The invention describes a method for engineering interfaces between metals and the oxides of metals, and more particularly to a process to increase the strength and stability of an oxide-metal interface.
Metals deposited on an oxide surface generally do not wet the surface because the metal-to-oxide interaction is relatively weak. At room temperature, metal islands form on an oxide surface and grow until they merge into a metal overlayer. The morphology of the resulting metal layer is thus quite variable within several nanometers (nm) of the oxide surface, and the resulting interface is also quite non-uniform and weak. To strengthen the interface, reactive metals are sometimes added, such as brazing compounds. However, it is sometimes undesirable for such metals to be added because they often react with the oxide to form an intermediate layer which is poorly defined and contrary to the desired structure, such as within a microelectronics device.
One example of an application incorporating metal-to-oxide interactions includes prototypes being tested for the next generation of computer memory, magnetic random access memory (MRAM), which contain junction tunneling devices.
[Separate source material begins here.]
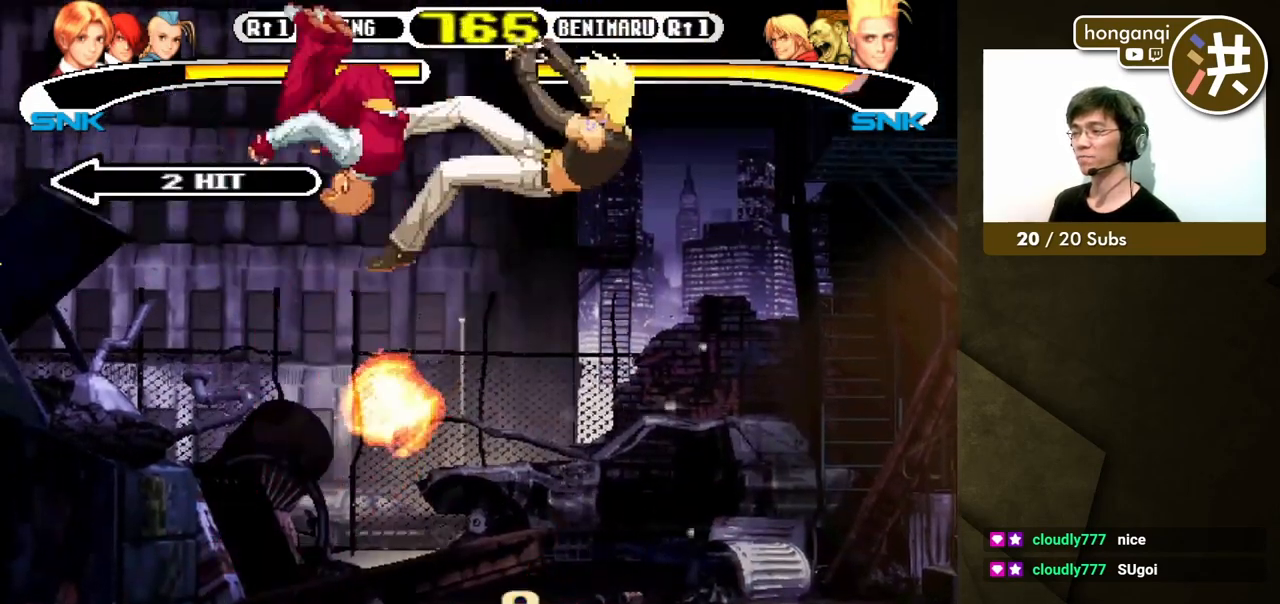
{"buttons": ["DPAD_DOWN", "DPAD_LEFT"], "events": []}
For example, aluminum can be deposited on a magnetic layer, such as cobalt doped with iron. Subsequent oxidation produces an ultrathin (0.5 nm to less than 2 nm) layer of aluminum oxide. Another magnetic layer must then be deposited on the oxide. It is essential for MRAM applications that this interface be uniform, reproducible, and stable. However, the cobalt-oxide interaction is sufficiently weak to prevent wetting and the weak interfaces which result can be a cause of failure, that is, that the cobalt no longer adequately adheres to the oxide surface. In addition, because the metal grows in a three dimensional fashion on the oxide with islands nucleated at defects such as steps and impurities, there can be a large stochastic variability in structure and consequently a poor magnetization and uniformity in the tunneling resistance produced by the oxide film.
Another area where engineered interfaces can be important is heterogeneous catalysis. Metal particles are produced on a support material, commonly alumina. The dispersion (size) and shapes of the metal particles are important to the rate of the desired chemical reaction. In turn, the shape of the particles depends on the interfacial energy between the metal and the oxide, and can in principle vary from flat two dimensional islands (if strong interactions are present) to three dimensional amorphous or faceted objects having minimal contact to the oxide (if the interaction is very weak). The ability to control this shape by interfacial engineering of the adhesion energy would provide an additional tool for catalyst design.
The sealing of metals to ceramics is yet another application in which adhesion properties are important. In some applications, the use of added reactive metals is undesirable and producing good seals without them requires another method to achieve wetting and interface strength.
Needed is an alternate technique of interfacial engineering that can cause a metal to wet and which allows control or increase of oxide-metal adhesion.